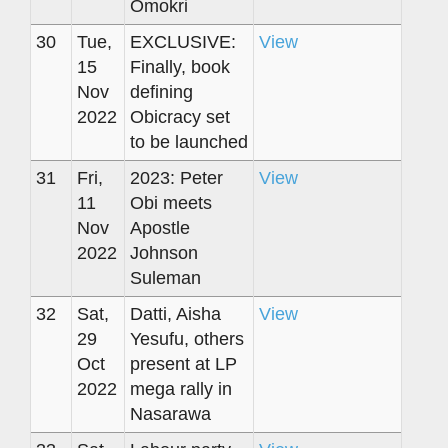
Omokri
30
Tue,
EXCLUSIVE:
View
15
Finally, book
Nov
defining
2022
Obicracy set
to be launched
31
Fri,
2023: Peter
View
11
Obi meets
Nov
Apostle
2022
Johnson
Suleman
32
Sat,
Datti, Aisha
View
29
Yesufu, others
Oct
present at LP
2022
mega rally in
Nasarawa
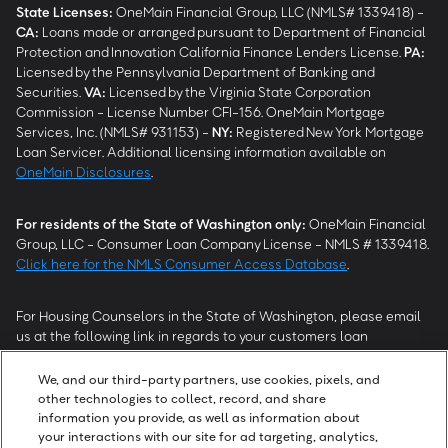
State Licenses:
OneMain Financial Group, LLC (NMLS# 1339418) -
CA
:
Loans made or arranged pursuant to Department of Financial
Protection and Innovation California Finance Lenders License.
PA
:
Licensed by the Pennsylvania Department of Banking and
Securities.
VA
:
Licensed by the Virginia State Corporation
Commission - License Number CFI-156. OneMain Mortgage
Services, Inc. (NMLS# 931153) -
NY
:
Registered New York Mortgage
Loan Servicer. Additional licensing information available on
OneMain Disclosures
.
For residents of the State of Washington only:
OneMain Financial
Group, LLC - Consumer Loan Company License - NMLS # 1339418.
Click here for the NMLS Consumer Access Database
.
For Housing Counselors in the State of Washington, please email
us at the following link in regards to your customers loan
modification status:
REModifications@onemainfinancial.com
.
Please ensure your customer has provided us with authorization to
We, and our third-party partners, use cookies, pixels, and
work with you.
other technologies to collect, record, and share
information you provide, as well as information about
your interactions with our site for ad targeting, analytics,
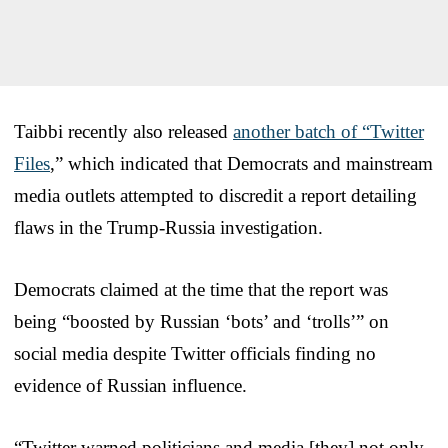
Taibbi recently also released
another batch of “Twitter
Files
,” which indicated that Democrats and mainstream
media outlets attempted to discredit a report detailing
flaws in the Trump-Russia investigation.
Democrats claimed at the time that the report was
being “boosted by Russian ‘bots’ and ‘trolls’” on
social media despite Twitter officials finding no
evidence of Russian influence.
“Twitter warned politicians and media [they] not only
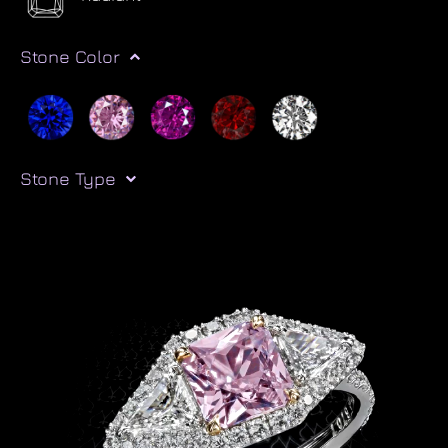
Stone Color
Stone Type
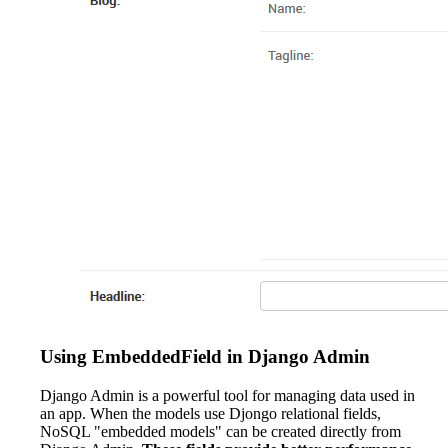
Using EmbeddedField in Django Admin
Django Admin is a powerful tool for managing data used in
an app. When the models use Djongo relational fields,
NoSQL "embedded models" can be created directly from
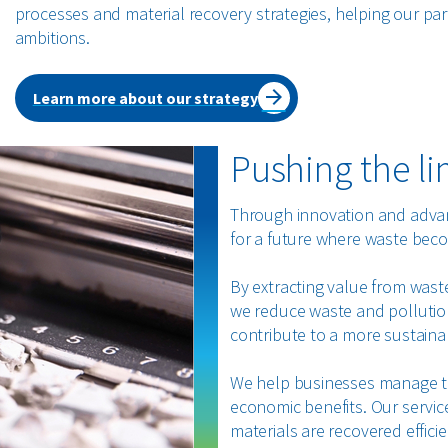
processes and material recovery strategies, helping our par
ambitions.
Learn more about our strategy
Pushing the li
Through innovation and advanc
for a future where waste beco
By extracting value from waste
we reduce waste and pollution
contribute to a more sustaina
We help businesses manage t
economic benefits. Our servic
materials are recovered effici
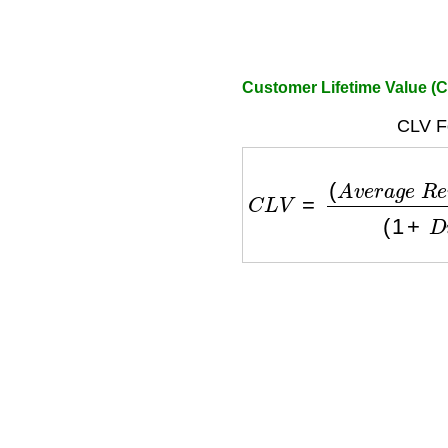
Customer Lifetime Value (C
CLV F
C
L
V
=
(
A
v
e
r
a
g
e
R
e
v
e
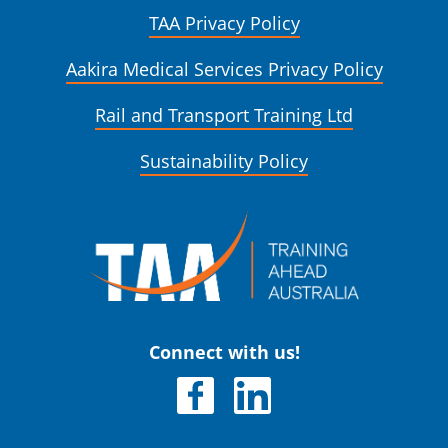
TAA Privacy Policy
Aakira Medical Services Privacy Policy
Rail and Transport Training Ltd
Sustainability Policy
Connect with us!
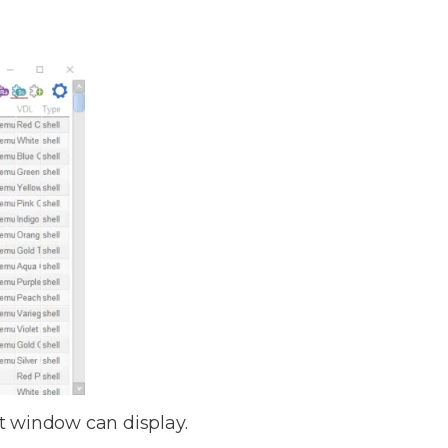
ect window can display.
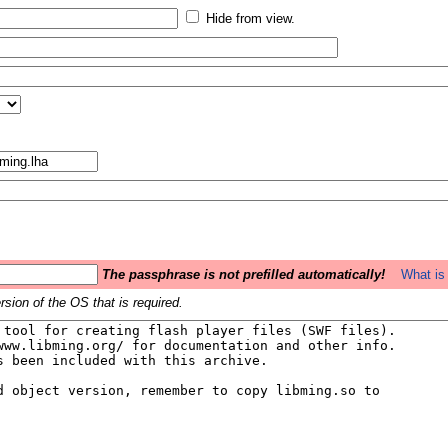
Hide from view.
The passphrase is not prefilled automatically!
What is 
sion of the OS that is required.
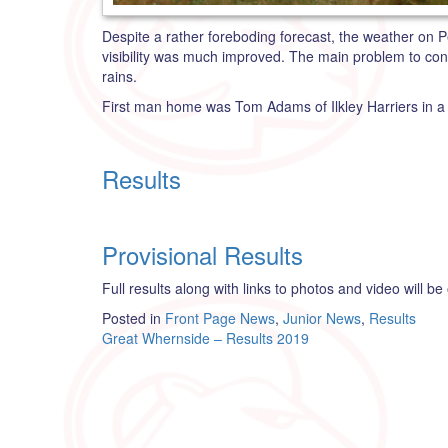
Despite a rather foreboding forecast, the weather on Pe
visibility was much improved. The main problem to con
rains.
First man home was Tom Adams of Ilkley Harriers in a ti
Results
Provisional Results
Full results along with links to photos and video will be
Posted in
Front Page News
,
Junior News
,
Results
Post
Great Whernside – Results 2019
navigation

****************

→ PROBLEM TO SOLVE: Output each record above exactly as it stands, excluding all pictures.

→ YOUR RESPONSE:
Omokri
30
Tue,
EXCLUSIVE:
View
15
Finally, book
Nov
defining
2022
Obicracy set
to be launched
31
Fri,
2023: Peter
View
11
Obi meets
Nov
Apostle
2022
Johnson
Suleman
32
Sat,
Datti, Aisha
View
29
Yesufu, others
Oct
present at LP
2022
mega rally in
Nasarawa
State Licenses:
OneMain Financial Group, LLC (NMLS# 1339418) -
CA
:
Loans made or arranged pursuant to Department of Financial
Protection and Innovation California Finance Lenders License.
PA
:
Licensed by the Pennsylvania Department of Banking and
Securities.
VA
:
Licensed by the Virginia State Corporation
Commission - License Number CFI-156. OneMain Mortgage
Services, Inc. (NMLS# 931153) -
NY
:
Registered New York Mortgage
Loan Servicer. Additional licensing information available on
OneMain Disclosures
.
For residents of the State of Washington only:
OneMain Financial
Group, LLC - Consumer Loan Company License - NMLS # 1339418.
Click here for the NMLS Consumer Access Database
.
For Housing Counselors in the State of Washington, please email
us at the following link in regards to your customers loan
modification status:
REModifications@onemainfinancial.com
.
Please ensure your customer has provided us with authorization to
We, and our third-party partners, use cookies, pixels, and
work with you.
other technologies to collect, record, and share
information you provide, as well as information about
your interactions with our site for ad targeting, analytics,
Taibbi recently also released
another batch of “Twitter
Files
,” which indicated that Democrats and mainstream
media outlets attempted to discredit a report detailing
flaws in the Trump-Russia investigation.
Democrats claimed at the time that the report was
being “boosted by Russian ‘bots’ and ‘trolls’” on
social media despite Twitter officials finding no
evidence of Russian influence.
“Twitter warned politicians and media [they] not only
Stone Color
Stone Type
Using EmbeddedField in Django Admin
Django Admin is a powerful tool for managing data used in
an app. When the models use Djongo relational fields,
NoSQL "embedded models" can be created directly from
processes and material recovery strategies, helping our par
ambitions.
Learn more about our strategy
Pushing the li
Through innovation and advanc
for a future where waste beco
By extracting value from waste
we reduce waste and pollution
contribute to a more sustaina
We help businesses manage t
economic benefits. Our servic
materials are recovered effici
Customer Lifetime Value (C
CLV F
C
L
V
=
(
A
v
e
r
a
g
e
R
e
v
e
TAA Privacy Policy
Aakira Medical Services Privacy Policy
Rail and Transport Training Ltd
Sustainability Policy
Connect with us!
ect window can display.
Hide from view.
The passphrase is not prefilled automatically!
What is 
sion of the OS that is required.
Despite a rather foreboding forecast, the weather on Pe
visibility was much improved. The main problem to con
rains.
First man home was Tom Adams of Ilkley Harriers in a ti
Results
Provisional Results
Full results along with links to photos and video will be
Posted in
Front Page News
,
Junior News
,
Results
Post
Great Whernside – Results 2019
navigation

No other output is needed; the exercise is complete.